Almost 80 percent of Spain’s total population is fully vaccinated against Covid-19, a figure which is around 10 percent higher if looking at those who are eligible for the vaccine (over 12s). 

It has the highest vaccination rate among Europe’s most populous countries.

Germany announced tough new restrictions on Thursday in a bid to contain its fourth wave of Covid-19 aimed largely at the country’s unvaccinated people, with outgoing Chancellor Angela Merkel speaking in favour of compulsory vaccinations, which the German parliament is due to vote on soon.

Austria has also already said it will make Covid-19 vaccines compulsory next February, Belgium is also considering it and Greece on Tuesday said it will make vaccination obligatory for those over 60.

But for Spain, strict Covid-19 vaccination rules have never been on the table, having said from the start that getting the Covid-19 jabs was voluntary. 

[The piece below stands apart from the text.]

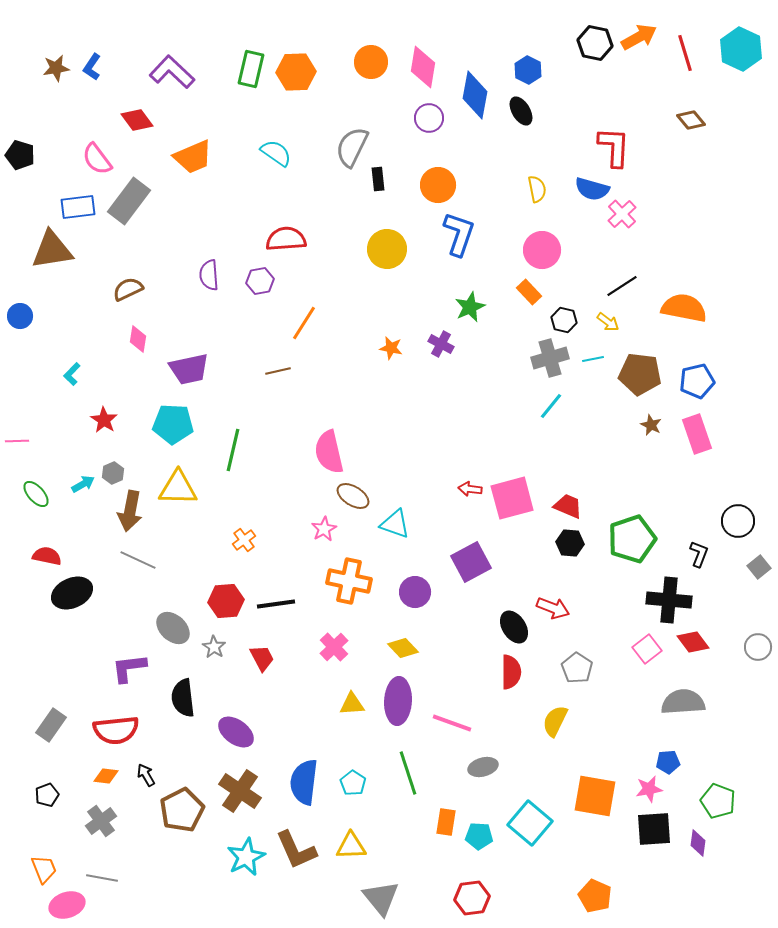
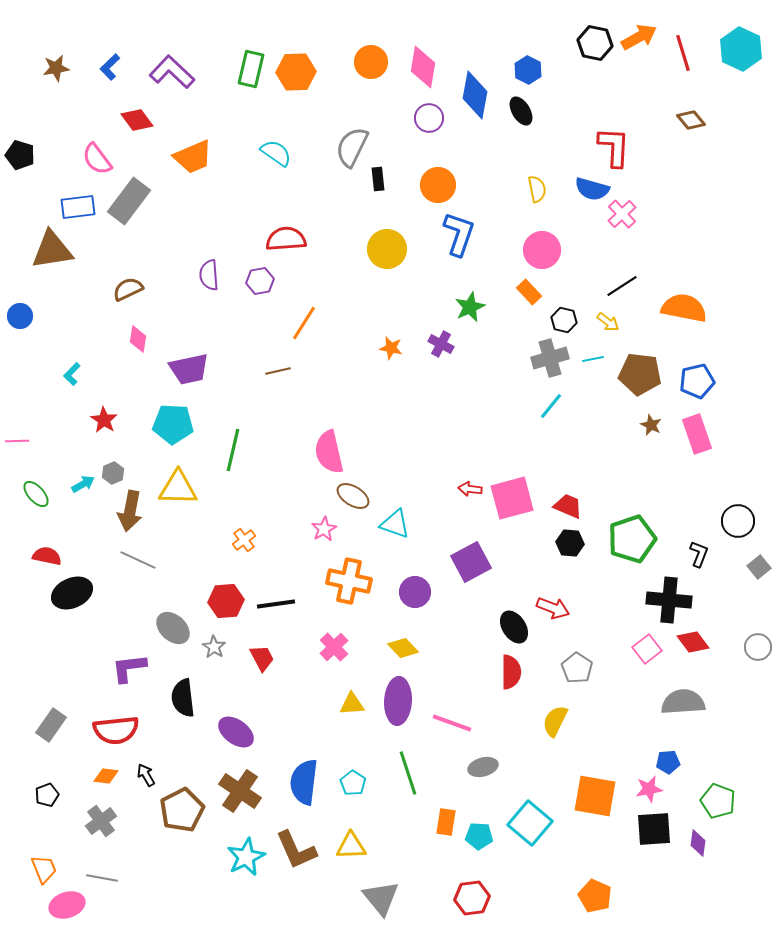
red line at (685, 53): moved 2 px left
blue L-shape at (92, 67): moved 18 px right; rotated 12 degrees clockwise
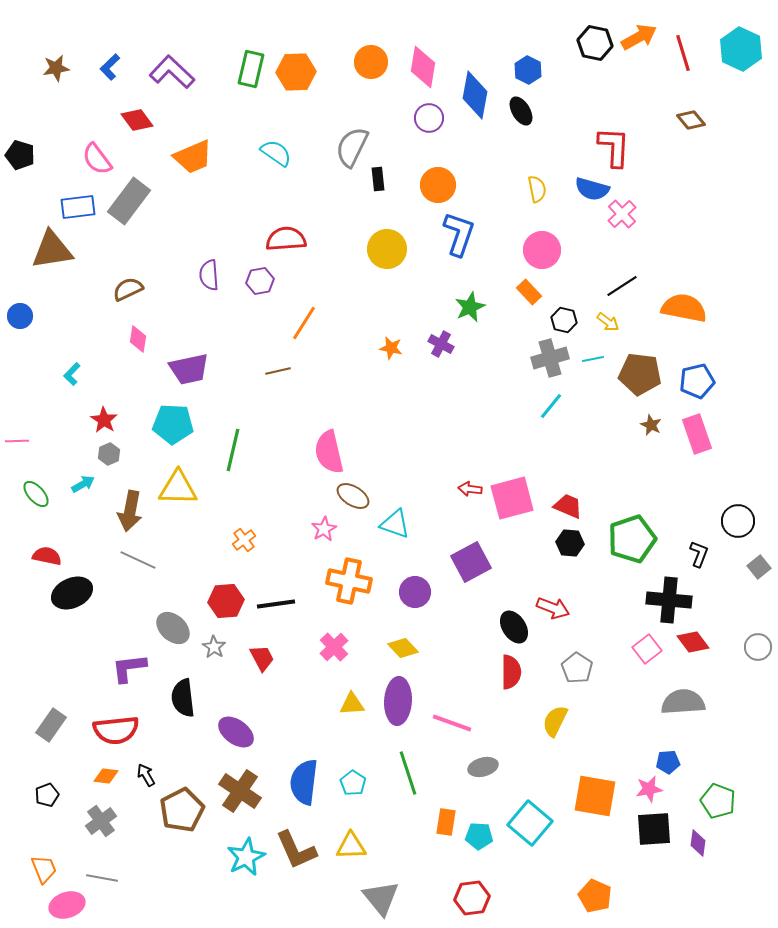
gray hexagon at (113, 473): moved 4 px left, 19 px up
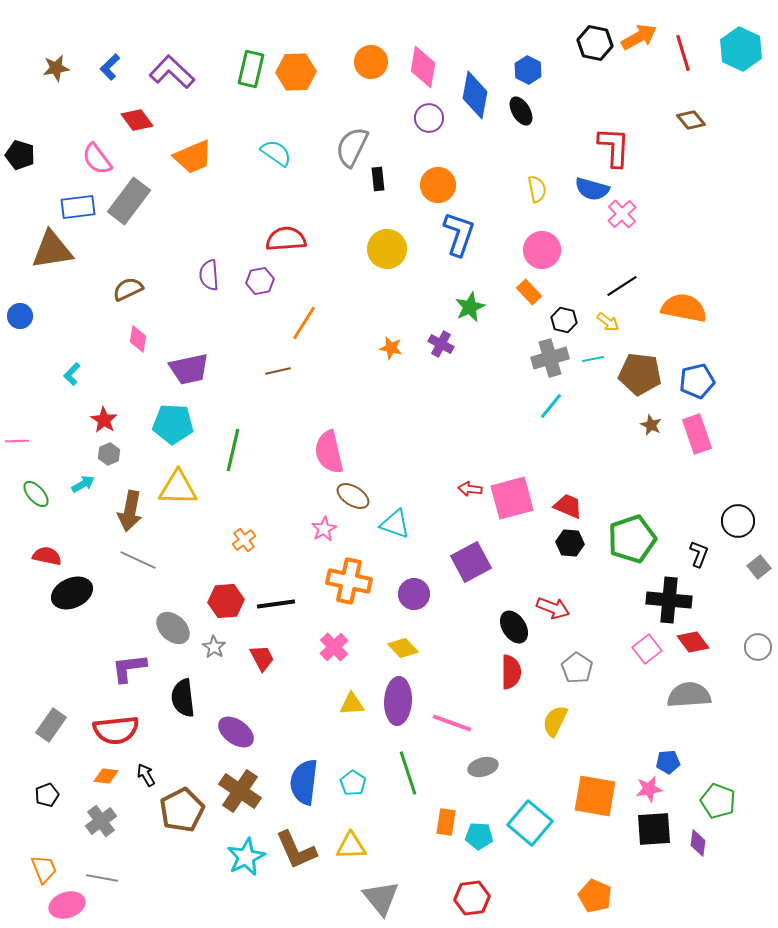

There’s also a huge legal implication to imposing such a rule which Spanish courts are unlikely to look on favourably. 

Stricter Covid restrictions and the country’s two states of alarm, the first resulting in a full national lockdown from March to May 2020, have both been deemed unconstitutional by Spain’s Constitutional Court. 

READ ALSO: Could Spain lock down its unvaccinated or make Covid vaccines compulsory?

The Covid-19 health pass to access indoor public spaces was also until recently consistently rejected by regional high courts for breaching fundamental rights, although judges have changed their stance favouring this Covid certificate over old Covid-19 restrictions that affect the whole population.

MAP: Which regions in Spain now require a Covid health pass for daily affairs?

“In Spain what we have to do is to continue vaccinating as we have done until now” Darias added. 

“Spaniards understand that vaccines are not only a right, they are an obligation because we protect others with them”.

What Spanish health authorities are still considering is whether to vaccinate their 5 to 11 year olds after the go-ahead from the European Medicines Agency, with regions such as Madrid claiming they will start vaccinating their young children in December despite there being no official confirmation from Spain’s Vaccine Committee yet.

READ MORE: Will Spain soon vaccinate its children under 12?

Spain’s infection rate continues to rise day by day, jumping 17 points up to 234 cases per 100,000 people on Thursday. There are now also five confirmed cases of the Omicron variant in the country, one through community transmission.

Hospital bed occupancy with Covid patients has also risen slightly nationwide to 3.3 percent, as has ICU Covid occupancy which now stands at 8.4 percent, but the Spanish government insists these figures are “almost three times lower” than during previous waves of the coronavirus pandemic.